Maidemo in Lissabon 2013 (Troikajahr) – Screenshot YouTube |
Der 1. Mai ist der Tag des Arbeiters, zumindest hier in Südeuropa, und es ist gleichzeitig ein Tag zum Feiern und ein Tag des Kampfes. Während man in Nordeuropa den Tag kurzerhand zum Tag der Arbeit umfunktioniert hat und vom „Tanz in den Mai“ bis zur Straßenschlacht der eigentliche Sinn dieses Tages verloren gegangen ist, hat man im Süden Europas noch einen Kampftag an jedem 1. Mai.
Rui Filipe Gutschmidt – 1. Mai 2018
Es ist schon traurig, was teilweise aus dem Tag wurde, mit dem wir eigentlich den Errungenschaften der Arbeiterklasse gedenken sollten und an dem für neue Ziele gekämpft – will heißen demonstriert, protestiert, auf die Straße gegangen – wird. Doch was sieht man in Deutschland statt dessen? Familienausflug in die Berge, ans Meer, Grillabend mit Freunden im Garten oder einfach nur faul auf dem Sofa herumliegen… Ja, wer hart arbeitet hat sich das auch verdient.

***

- **ANFORDERUNG**
Schreibe aus dem Text über den 1. Mai die Passage von „Rui Filipe Gutschmidt“ bis einschließlich „das auch verdient.“ wortgetreu ab.

- **GESPEICHERTE DATENSÄTZE**
***

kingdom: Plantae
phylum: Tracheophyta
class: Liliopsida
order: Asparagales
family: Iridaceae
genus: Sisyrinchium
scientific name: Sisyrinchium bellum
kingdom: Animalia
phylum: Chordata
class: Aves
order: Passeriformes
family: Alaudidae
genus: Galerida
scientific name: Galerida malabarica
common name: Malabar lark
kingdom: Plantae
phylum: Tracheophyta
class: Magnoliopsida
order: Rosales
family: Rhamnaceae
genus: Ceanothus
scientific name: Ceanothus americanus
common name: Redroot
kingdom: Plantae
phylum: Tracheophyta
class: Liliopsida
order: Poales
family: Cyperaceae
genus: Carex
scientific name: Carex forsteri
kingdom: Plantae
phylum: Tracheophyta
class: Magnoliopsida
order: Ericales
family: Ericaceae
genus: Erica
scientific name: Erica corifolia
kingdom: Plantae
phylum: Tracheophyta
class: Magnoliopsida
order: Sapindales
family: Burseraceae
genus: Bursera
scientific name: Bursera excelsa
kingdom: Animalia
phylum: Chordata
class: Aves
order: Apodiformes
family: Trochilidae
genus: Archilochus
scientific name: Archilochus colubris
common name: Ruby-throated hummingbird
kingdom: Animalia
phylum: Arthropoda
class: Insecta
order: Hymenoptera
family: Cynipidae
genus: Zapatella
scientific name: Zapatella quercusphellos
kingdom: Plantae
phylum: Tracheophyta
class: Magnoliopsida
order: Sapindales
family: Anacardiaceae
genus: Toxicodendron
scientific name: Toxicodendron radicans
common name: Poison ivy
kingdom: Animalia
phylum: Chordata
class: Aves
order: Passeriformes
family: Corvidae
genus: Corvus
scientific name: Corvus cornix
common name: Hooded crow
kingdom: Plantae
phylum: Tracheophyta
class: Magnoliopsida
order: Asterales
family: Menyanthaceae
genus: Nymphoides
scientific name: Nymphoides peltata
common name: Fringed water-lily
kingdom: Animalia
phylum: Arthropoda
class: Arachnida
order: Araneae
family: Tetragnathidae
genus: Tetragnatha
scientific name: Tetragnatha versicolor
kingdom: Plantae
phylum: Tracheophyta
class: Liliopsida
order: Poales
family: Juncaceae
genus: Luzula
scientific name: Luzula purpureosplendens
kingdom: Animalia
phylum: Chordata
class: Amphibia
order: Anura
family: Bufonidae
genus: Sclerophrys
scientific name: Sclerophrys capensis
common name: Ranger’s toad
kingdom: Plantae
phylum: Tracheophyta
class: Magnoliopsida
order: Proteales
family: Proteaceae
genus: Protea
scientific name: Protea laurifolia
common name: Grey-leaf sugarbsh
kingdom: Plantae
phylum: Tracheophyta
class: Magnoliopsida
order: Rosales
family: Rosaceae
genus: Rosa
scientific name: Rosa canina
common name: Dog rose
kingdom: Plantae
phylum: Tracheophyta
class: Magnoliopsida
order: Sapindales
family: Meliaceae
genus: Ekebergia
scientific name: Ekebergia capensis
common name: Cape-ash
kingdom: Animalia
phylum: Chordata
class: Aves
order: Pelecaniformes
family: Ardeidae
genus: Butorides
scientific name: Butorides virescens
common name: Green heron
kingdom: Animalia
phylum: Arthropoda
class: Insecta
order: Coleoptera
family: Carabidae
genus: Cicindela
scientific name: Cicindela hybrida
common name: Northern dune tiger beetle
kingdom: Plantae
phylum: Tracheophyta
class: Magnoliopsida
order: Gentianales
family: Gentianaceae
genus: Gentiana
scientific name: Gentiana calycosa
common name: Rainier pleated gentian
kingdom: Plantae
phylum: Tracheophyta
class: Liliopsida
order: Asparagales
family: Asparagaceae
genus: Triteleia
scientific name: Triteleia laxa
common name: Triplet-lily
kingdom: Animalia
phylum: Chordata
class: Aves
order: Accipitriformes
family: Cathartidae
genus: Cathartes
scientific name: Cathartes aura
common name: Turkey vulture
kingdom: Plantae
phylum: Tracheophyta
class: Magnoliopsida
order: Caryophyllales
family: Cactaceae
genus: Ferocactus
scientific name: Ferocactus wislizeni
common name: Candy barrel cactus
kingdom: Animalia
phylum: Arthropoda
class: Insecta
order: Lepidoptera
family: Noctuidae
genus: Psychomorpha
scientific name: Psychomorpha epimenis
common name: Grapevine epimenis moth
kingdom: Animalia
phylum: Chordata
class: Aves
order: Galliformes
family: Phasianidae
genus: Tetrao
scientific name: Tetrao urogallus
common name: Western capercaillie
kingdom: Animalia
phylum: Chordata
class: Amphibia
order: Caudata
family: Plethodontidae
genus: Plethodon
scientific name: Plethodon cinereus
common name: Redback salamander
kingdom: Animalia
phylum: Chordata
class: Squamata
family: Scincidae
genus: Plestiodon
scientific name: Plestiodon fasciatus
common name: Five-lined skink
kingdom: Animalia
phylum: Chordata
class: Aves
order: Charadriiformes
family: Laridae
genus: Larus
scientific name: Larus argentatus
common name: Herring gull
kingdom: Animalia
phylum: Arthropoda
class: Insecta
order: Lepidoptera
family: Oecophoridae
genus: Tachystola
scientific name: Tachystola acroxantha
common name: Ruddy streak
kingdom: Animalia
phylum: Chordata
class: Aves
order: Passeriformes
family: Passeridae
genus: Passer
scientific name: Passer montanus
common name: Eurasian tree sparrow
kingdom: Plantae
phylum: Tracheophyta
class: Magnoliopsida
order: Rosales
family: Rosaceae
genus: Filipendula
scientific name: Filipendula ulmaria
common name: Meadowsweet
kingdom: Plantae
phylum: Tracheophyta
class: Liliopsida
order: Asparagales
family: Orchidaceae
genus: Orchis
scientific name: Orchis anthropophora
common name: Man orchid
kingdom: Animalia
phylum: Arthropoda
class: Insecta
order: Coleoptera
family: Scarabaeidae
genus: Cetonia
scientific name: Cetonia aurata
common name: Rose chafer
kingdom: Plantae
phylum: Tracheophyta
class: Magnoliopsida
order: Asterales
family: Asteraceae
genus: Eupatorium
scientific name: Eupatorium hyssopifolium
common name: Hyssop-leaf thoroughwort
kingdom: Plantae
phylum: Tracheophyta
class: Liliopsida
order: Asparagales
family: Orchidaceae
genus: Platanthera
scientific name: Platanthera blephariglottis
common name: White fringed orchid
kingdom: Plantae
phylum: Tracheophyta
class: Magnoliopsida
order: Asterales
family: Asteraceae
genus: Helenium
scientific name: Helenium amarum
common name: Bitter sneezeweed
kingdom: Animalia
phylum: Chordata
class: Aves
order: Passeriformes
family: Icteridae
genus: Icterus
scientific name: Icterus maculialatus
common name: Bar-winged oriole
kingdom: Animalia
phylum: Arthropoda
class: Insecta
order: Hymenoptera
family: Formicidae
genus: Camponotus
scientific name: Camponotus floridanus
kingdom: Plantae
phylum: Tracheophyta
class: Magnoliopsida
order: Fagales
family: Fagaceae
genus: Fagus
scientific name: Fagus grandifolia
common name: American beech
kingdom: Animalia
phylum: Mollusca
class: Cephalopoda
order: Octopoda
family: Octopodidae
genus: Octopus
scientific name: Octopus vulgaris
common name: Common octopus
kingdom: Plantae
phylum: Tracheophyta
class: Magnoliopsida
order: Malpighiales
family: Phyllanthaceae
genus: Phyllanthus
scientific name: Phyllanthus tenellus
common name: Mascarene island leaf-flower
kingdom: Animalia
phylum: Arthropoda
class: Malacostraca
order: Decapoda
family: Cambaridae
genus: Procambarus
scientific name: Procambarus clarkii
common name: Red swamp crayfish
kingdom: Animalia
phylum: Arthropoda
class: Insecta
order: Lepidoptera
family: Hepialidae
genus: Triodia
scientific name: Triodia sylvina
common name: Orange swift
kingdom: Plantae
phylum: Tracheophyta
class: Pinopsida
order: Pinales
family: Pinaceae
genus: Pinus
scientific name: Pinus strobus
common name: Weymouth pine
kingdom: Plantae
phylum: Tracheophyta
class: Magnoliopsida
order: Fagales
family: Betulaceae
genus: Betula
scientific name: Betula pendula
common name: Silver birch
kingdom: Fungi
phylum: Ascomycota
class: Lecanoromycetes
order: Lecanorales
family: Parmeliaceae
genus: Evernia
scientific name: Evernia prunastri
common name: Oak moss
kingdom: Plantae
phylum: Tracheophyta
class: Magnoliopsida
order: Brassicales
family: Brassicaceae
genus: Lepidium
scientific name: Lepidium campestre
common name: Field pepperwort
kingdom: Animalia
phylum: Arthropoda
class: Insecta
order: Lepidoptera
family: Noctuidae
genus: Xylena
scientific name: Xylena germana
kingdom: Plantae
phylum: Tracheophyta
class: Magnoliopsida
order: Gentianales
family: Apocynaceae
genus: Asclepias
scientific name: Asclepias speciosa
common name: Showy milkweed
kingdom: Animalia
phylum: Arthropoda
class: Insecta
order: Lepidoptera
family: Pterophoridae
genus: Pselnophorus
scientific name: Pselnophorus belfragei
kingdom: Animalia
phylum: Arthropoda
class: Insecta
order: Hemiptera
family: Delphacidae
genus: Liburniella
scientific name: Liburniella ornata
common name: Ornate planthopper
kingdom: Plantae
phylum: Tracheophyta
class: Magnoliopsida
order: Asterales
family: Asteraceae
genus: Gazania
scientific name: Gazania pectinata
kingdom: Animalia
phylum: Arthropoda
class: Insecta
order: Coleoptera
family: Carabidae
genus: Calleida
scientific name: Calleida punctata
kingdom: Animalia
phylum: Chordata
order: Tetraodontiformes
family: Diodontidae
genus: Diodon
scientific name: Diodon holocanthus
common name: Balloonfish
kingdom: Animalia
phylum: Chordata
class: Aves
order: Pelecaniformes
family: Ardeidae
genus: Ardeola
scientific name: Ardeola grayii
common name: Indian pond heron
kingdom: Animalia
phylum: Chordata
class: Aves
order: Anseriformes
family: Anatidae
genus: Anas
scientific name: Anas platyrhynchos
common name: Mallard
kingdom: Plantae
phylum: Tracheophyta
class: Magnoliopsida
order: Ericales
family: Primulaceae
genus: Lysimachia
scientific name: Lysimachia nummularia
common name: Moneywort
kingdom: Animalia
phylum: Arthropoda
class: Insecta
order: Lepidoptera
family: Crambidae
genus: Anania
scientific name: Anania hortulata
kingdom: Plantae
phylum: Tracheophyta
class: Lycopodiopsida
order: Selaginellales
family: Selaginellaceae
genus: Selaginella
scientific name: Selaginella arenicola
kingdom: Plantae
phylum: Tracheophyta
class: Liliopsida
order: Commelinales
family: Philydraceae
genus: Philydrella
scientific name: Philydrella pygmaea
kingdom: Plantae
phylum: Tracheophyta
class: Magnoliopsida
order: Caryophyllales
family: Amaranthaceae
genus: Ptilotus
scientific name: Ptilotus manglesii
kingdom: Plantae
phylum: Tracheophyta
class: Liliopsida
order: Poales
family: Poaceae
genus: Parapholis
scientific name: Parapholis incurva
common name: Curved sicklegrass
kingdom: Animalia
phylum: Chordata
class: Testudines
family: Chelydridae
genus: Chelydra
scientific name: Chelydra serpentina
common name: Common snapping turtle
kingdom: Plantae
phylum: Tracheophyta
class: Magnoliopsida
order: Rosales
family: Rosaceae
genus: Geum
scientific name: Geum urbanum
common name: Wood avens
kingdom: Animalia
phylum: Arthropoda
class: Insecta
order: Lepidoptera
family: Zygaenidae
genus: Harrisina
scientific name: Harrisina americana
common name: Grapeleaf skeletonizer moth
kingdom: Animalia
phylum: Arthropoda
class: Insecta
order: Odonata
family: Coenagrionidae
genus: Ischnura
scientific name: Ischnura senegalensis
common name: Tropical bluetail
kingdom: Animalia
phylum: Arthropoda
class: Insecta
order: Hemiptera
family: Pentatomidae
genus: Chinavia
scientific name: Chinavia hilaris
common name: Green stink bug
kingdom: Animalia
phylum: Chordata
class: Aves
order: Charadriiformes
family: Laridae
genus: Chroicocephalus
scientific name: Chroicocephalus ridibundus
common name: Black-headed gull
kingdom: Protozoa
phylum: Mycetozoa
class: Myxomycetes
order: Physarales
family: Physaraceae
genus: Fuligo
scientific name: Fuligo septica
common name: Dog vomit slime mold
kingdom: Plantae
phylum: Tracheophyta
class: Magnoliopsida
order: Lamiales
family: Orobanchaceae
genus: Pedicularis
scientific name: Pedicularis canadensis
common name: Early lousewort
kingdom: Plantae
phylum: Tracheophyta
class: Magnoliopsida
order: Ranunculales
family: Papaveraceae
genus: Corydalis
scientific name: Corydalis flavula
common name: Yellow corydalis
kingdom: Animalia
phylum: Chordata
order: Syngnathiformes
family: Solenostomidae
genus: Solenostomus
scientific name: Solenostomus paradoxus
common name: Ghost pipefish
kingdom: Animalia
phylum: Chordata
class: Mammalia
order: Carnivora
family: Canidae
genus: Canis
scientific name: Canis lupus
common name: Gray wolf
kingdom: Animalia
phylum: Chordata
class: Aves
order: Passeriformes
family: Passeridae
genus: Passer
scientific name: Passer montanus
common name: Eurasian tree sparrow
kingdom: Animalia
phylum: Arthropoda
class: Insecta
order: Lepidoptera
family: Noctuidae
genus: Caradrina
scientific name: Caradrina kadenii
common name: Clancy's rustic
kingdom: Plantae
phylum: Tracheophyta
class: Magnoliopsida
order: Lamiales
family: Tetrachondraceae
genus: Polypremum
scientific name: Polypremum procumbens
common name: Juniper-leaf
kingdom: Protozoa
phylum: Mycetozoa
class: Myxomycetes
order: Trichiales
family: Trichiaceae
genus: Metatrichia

***

- **ENDGÜLTIGE ANTWORT**
Rui Filipe Gutschmidt – 1. Mai 2018
Es ist schon traurig, was teilweise aus dem Tag wurde, mit dem wir eigentlich den Errungenschaften der Arbeiterklasse gedenken sollten und an dem für neue Ziele gekämpft – will heißen demonstriert, protestiert, auf die Straße gegangen – wird. Doch was sieht man in Deutschland statt dessen? Familienausflug in die Berge, ans Meer, Grillabend mit Freunden im Garten oder einfach nur faul auf dem Sofa herumliegen… Ja, wer hart arbeitet hat sich das auch verdient.